In April, Virgil Griffith a self-styled “disruptive technologist” traveled to North Korea with a visa he had obtained from a diplomatic mission in New York City, going through China to circumvent an American travel ban. He gave a talk at the Blockchain and Cryptocurrency Conference in Pyongyang about how to use cryptocurrency and blockchain technology to launder money, according to federal investigators.
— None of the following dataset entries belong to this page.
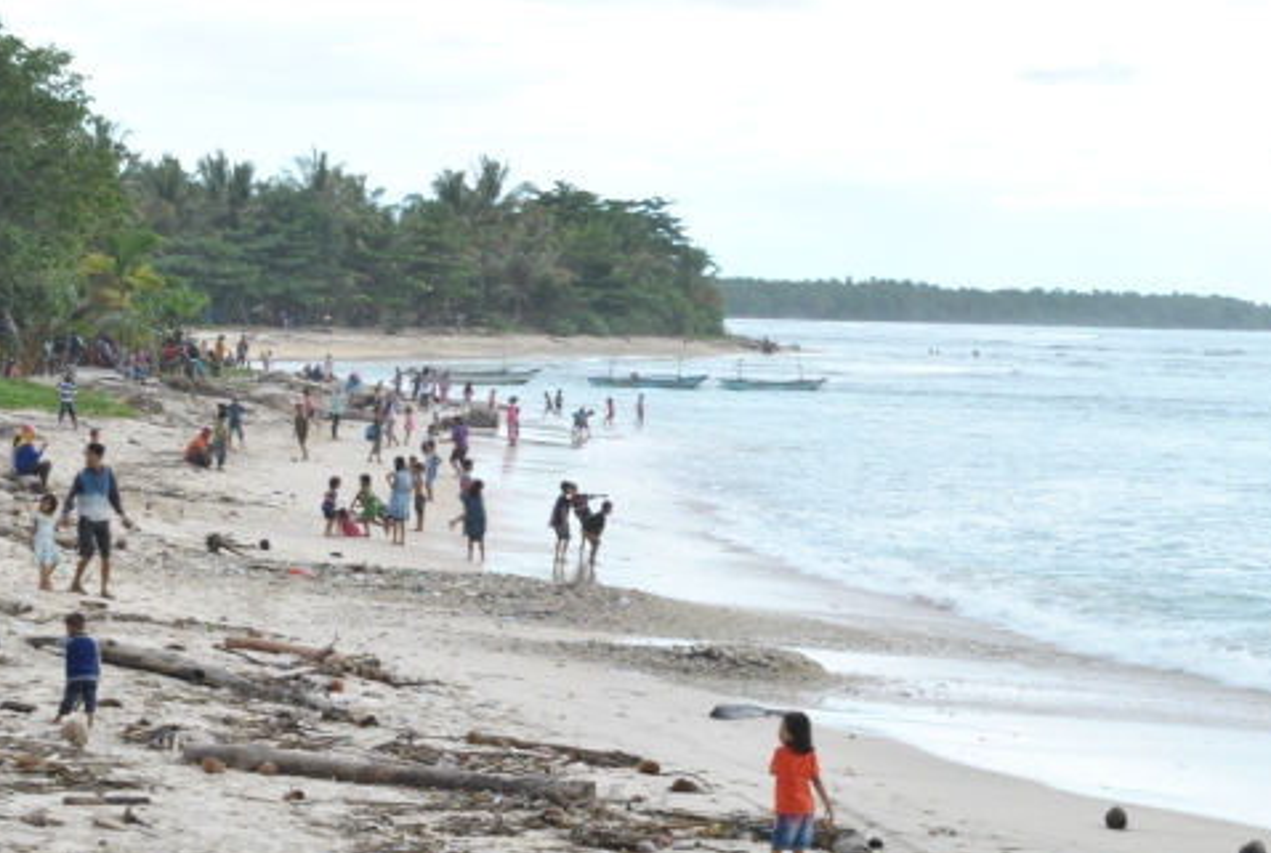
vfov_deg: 12.6
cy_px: 461
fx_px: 3880
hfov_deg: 18.6
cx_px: 667
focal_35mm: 110
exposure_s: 1/80
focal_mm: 55
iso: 400
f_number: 16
Now Mr. Griffith, 36, faces federal charges that he violated international sanctions. He was arrested on Thursday as he landed at Los Angeles International Airport. The charges come after the Trump administration raised concerns over the summer about the national security threat cryptocurrencies pose because of their potential to be used to finance illicit activities. During his speech and in discussions afterward, Griffith provided information about how North Korea could use cryptocurrency to “achieve independence from the global banking system,” the complaint said. He also later made plans “to facilitate the exchange” of a digital currency between North and South Korea.
Mr. Griffith, an American citizen who lives in Singapore and works for the Ethereum Foundation, is accused of conspiring with North Korea since August 2018. He appeared in federal court in Los Angeles last week and will eventually be brought to New York. He faces up to 20 years in prison.
“We cannot allow anyone to evade sanctions, because the consequences of North Korea obtaining funding, technology, and information to further its desire to build nuclear weapons put the world at risk,” said William F. Sweeney Jr., an assistant director-in-charge at the Federal Bureau of Investigation. “It’s even more egregious that a U.S. citizen allegedly chose to aid our adversary.”
Hacker magazine, 2600, where Mr. Griffith was a contributing writer, issued a statement on Twitter on Friday saying that his arrest was “an attack on all of us.” The magazine’s editor, who uses the pen name Emmanuel Goldstein, said on Twitter that what Mr. Griffith had done — explaining the concept of cryptocurrency — was not a crime. He added, “He’s a typical hacker who loves technology and adventure.”
A self-described ex-hacker, Mr. Griffith earned a doctorate from the California Institute of Technology in computational and neural systems, then went to work in Silicon Valley, where he developed a reputation as a tech-world rebel.